Sahte Diploma Skandalı ve Usulsüzlükler Ortaya Çıktı
Ankara Cumhuriyet Başsavcılığı tarafından yürütülen soruşturma sonucunda, kamu kurumlarındaki yöneticilerin e-imzalarını kopyalayarak sahte e-imzalar üreterek, yetkisiz erişim sağladıkları belirlendi. Bu skandal kapsamında sürücü belgeleri, sahte üniversite ve lise diplomaları düzenlendiği ortaya çıktı.

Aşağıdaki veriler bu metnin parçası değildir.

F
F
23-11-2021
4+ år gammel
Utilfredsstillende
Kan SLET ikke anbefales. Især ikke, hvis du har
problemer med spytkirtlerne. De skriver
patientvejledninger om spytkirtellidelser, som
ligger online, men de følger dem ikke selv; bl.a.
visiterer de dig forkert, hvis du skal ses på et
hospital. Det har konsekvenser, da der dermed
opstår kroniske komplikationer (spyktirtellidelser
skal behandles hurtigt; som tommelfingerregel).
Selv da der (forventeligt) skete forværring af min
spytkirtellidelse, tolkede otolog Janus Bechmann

İddianamede, Bilgi Teknolojileri ve İletişim Kurumu (BTK) Başkanı, başkan yardımcıları, YÖK Eğitim Öğretim Daire Başkanı ile 14 üniversitenin öğrenci işleri daire başkanı ve personelinin elektronik imzalarının kopyalandığı belirtildi.

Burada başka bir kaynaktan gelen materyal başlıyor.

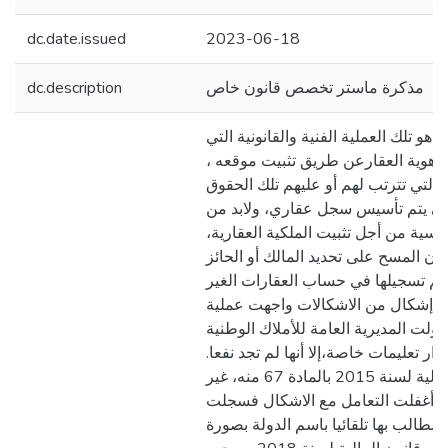
dc.date.issued
2023-06-18
dc.description
مذكرة ماستر تخصص قانون خاص
هو تلك العملية الفنية والقانونية التي
ديد هوية العقارعن طريق تثبيت موقعه
 التي تترتب لهم أو عليهم تلك الحقوق
حتى يتم تأسيس سجل عقاري، ولابد من
اسية من أجل تثبيت الملكية العقارية
ن المسح على تحديد المالك أو الحائز
يتم تسجيلها في حساب العقارات الغير
و إشكال من الاشكالات واجهت عملية
ولت المديرية العامة للأملاك الوطنية
دار تعليمات خاصة،إلا أنها لم تجد نفعا
ثمجاء قانون المالية لسنة 2015 بالمادة 67 منه، غير
رة أغفلت التعامل مع الاشكال فسجلت
 مطالب بها تلقائيا باسم الدولة بصورة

Usurz İşlemlerle Unvan Kazandılar
Bu usulsüz yöntemle yaklaşık 400 akademisyenin, hukukçudan psikoloğa, öğretmenden eczacıya kadar farklı meslek gruplarından kişilerin doçentlik ya da profesörlük unvanı elde ettiği ortaya çıktı.
İddianamede ayrıca, Osmanlı Padişahı II. Abdülhamid’in dördüncü kuşak torunu Abdülhamit Kayıhan Osmanoğlu’nun da sahte diploma skandalında yer aldığı belirlendi. Osmanoğlu adına İnönü Üniversitesi Tarih Bölümü’nden yasa dışı mezuniyet kayıtları yapıldığı tespit edildi.

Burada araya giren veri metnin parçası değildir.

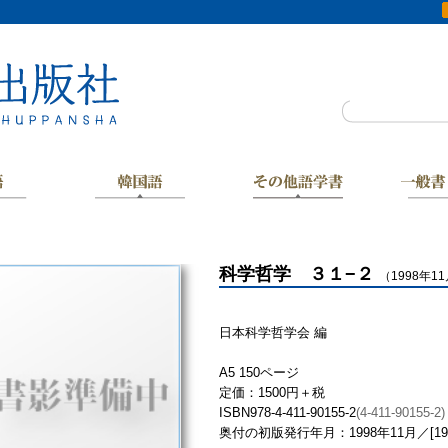
科学哲学 ３１−２
（1998年1
日本科学哲学会 編
A5 150ページ
定価：1500円＋税
ISBN978-4-411-90155-2
(4-411-90155-2)
奥付の初版発行年月：1998年11月／[19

YÖK Başkanlığı tarafından yapılan incelemede, Osmanoğlu’nun hiçbir mezuniyet ya da öğrenci kaydının bulunmadığı ortaya çıktı. Sosyal medya hesabından konuyla ilgili açıklamalarda bulunan Osmanoğlu, suç duyurusunda bulunulacağını belirtti.
YÖK Başkanı İki Koldan Soruşturma Yürütecek
YÖK Başkanı Prof. Dr. Erol Özvar, skandalın ortaya çıkmasının ardından açıklamalarda bulunarak, çok ciddi bir hadiseyle karşı karşıya olduklarını belirtti. Özvar, YÖK ve ilgili üniversiteler olarak soruşturmanın her aşamasını detaylı şekilde inceleyeceklerini ve gerekli adımları atacaklarını vurguladı.
Soruşturma sonucunda 65 kişi hakkında dava açıldı ve sanıklar hakkında çeşitli suçlamalarla 5 ila 50 yıl arasında değişen hapis cezaları istendi.
Öte yandan daha önce mayıs ayında da sahte sürücü belgesi ve diploma düzenleyen 134 kişi hakkında dava açılmıştı. Bazı üniversitelerde sahte mezuniyetlerin oluşturulduğu ve bu bilgilerin YÖKSİS’e eklediği tespit edilmişti. Aynı şekilde Milli Eğitim Bakanlığı bünyesinde de usulsüzlükler tespit edilmişti.